La spéciation : une rupture évolutive

14/2/2025
Vedette du mois

La rainette faux-grillon de l’Ouest, cette petite cutie masquée - qui ressemble un peu d’ailleurs à notre autre grenouille masquée, la grenouille des bois - n'a pas la vie facile. En plus d'être menacée à l'échelle provinciale et fédérale, elle vit possiblement une crise d'identité! Sans blague!

Elle s’appelle légalement la rainette faux-grillon de l’Ouest, oui, mais des analyses génétiques ont révélé que certaines populations du sud-ouest du Québec et de l’est de l’Ontario pourraient être une différente espèce, soit... Des rainettes faux-grillon boréales - Dundunduuuuun!
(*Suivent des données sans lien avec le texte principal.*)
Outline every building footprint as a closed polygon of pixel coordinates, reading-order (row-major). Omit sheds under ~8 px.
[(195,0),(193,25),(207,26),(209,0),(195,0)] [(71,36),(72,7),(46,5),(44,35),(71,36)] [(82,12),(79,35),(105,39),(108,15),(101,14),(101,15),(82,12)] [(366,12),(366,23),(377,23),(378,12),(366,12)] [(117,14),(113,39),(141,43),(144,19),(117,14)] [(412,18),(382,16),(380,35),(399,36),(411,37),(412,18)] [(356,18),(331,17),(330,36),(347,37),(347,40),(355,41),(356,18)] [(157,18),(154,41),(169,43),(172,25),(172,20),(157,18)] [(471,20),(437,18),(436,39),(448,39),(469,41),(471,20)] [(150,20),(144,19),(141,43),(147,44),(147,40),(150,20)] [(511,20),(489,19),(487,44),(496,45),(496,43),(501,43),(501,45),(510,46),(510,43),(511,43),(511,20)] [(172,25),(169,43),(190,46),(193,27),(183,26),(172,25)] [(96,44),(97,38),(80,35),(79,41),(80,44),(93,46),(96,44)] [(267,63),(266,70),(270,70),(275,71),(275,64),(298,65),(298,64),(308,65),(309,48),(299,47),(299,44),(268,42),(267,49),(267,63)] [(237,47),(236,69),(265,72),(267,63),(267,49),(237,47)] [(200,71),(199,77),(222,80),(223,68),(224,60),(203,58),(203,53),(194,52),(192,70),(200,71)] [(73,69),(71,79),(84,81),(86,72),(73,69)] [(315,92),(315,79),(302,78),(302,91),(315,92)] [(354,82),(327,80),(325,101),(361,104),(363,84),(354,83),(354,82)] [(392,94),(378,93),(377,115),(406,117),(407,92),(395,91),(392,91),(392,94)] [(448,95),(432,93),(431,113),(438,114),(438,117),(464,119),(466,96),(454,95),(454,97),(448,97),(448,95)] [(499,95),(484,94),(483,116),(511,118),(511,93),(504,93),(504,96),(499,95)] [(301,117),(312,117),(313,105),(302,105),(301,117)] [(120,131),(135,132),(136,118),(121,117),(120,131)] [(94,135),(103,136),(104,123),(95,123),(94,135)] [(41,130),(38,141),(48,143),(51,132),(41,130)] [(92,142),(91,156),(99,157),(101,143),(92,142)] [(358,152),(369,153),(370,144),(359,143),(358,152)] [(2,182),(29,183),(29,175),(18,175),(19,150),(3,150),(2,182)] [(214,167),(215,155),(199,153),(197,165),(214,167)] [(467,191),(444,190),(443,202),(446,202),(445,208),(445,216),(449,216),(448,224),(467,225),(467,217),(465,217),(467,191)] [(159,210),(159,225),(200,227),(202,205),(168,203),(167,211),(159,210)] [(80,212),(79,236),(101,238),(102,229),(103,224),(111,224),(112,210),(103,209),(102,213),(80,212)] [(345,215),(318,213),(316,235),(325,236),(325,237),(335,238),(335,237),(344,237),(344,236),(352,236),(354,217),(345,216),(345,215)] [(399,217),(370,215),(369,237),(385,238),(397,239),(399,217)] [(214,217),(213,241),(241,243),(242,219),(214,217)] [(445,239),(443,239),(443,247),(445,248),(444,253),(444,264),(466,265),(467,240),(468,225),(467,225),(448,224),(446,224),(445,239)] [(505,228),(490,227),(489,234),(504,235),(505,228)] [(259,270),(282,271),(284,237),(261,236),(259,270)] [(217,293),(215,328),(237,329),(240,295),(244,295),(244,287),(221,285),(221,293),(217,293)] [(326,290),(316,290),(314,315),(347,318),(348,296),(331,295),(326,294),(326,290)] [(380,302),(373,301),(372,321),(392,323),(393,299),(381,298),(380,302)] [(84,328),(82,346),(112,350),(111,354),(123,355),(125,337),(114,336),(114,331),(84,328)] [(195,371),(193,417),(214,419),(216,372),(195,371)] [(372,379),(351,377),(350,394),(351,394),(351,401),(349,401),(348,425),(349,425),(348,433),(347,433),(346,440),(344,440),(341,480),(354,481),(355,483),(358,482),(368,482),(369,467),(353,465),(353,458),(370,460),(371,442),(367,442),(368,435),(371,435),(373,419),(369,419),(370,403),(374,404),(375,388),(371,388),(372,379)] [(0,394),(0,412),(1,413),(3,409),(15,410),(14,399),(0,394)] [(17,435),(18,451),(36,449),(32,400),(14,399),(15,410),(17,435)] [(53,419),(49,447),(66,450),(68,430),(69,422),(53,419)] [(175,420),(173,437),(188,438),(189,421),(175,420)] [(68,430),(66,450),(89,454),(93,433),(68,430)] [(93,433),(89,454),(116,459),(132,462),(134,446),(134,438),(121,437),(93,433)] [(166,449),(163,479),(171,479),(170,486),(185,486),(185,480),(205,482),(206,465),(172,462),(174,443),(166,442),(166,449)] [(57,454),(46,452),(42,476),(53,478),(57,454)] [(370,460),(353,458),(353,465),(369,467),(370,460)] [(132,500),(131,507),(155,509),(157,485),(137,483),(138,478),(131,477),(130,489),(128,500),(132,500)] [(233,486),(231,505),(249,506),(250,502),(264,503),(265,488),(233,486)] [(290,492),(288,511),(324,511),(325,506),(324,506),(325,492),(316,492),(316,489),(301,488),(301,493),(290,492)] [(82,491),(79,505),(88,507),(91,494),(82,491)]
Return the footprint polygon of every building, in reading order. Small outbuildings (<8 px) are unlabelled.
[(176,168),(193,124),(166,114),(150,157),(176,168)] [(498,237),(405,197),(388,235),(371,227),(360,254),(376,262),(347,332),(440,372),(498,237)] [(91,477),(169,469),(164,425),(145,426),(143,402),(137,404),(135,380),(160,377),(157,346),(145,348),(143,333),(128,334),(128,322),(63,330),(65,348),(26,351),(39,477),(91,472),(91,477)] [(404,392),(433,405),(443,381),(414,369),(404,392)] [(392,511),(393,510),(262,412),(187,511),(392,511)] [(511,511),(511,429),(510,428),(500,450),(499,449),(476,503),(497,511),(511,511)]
Ces deux espèces sont distinctes, mais pourtant très similaires – tellement que des pros ont souvent de la difficulté à les différencier! Leur ressemblance laisse supposer qu’elles sont probablement étroitement reliées. (Attention à cette supposition, car il ne faut pas oublier la convergence évolutive! Dans ce cas-ci, elles sont bel et bien étroitement reliées.) Comment ont-elles alors divergé? Comment se fait-il qu’un ancêtre commun puisse produire deux espèces distinctes? C’est un phénomène qu’on appelle la spéciation.

Rainette faux-grillon de l'Ouest
Rainette faux-grillon boréale

L’incompatibilité amoureuse, une recette simple

Il y a plus d’une façon pour qu’une telle divergence puisse arriver, mais à la base, chez les espèces à reproduction sexuée*, on a besoin de deux ingrédients :  

  1. L’isolation génétique : il faut que deux groupes d’une même espèce cessent de se reproduire entre eux pour éviter qu’ils se partagent toute mutation génétique qui pourrait survenir (car c’est l’accumulation de mutations génétiques différentes qui pourrait commencer à distinguer un groupe de l’autre).  
  1. Le temps : il faut que cette isolation dure assez longtemps pour que l’évolution prenne son cours! Si assez de temps passe pour permettre à assez de différences (ou mutation génétiques) de s’accumuler, les groupes ne pourront plus se reproduire entre eux – tu te souviens du concept biologique d’espèce**?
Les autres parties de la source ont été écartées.